Baby boomers with high footprint
Engaging older adults is important, the report argues, because the combination of climate change and an aging population could have wide-ranging socioeconomic and environmental impacts.
"Baby boomers" (aged 50-64) currently have the highest carbon footprint in the UK compared with other age groups, and they are the first generation of the consumer society to enter old age. While today’s elderly have relatively low-carbon-footprint habits and values, this new wave of older people is accustomed to relatively high consumption.
At the same time, the report shows, older people may be physically, financially and emotionally less able to cope with the effects of climate-related weather events.
"The engagement and participation of older people in climate change issues are important as older people can be seen as potential contributors to, and casualties of, climate change as well as potential campaigners to tackle the problem," says lead author Dr Gary Haq.

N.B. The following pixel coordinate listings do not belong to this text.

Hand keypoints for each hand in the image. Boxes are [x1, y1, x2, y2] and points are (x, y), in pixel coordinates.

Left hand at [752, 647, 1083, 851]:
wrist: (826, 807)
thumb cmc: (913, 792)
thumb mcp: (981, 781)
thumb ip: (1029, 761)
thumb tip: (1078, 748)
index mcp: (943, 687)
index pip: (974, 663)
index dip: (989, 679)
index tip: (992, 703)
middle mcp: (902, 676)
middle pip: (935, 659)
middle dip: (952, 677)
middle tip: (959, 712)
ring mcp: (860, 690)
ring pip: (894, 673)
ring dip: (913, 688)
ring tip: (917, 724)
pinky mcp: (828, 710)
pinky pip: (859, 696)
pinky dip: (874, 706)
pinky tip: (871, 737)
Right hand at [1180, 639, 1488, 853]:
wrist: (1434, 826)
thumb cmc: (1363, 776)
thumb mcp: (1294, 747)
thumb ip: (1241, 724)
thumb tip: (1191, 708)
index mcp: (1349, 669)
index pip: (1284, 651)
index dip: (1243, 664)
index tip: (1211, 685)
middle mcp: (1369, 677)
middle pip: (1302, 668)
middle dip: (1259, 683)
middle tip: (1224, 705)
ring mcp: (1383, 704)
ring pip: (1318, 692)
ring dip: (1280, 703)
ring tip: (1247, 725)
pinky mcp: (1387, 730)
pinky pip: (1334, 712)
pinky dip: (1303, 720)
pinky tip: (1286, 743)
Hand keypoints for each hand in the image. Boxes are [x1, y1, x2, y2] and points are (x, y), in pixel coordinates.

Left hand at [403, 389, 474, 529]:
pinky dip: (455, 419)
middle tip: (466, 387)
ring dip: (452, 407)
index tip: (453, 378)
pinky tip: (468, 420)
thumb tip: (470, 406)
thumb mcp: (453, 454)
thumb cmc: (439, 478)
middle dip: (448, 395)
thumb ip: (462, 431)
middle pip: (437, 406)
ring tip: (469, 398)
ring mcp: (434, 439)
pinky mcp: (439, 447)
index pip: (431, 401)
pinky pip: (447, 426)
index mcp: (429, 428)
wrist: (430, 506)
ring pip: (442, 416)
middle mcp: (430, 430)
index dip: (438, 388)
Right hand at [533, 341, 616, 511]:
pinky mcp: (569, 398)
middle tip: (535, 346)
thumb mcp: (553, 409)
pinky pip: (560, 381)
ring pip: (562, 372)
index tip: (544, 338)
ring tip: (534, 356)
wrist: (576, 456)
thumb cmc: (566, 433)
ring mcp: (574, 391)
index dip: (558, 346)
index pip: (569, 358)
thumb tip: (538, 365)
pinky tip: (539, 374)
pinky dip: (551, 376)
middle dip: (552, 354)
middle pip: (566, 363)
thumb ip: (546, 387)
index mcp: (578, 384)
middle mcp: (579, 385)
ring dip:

"Recent evidence from the older age sector highlight the inadequacies of current methods of information provision and community engagement on climate change," he adds. "It is critical to implementing policies to tackle climate change and to address the needs of an aging population."
A missing voice
Dave Brown, co-author and member of RSVP, says that while older people are concerned about climate change, they do not feel they will be directly affected, nor that they can personally take action to stop it.
"The older generation represent a missing voice and a missed opportunity," Brown says.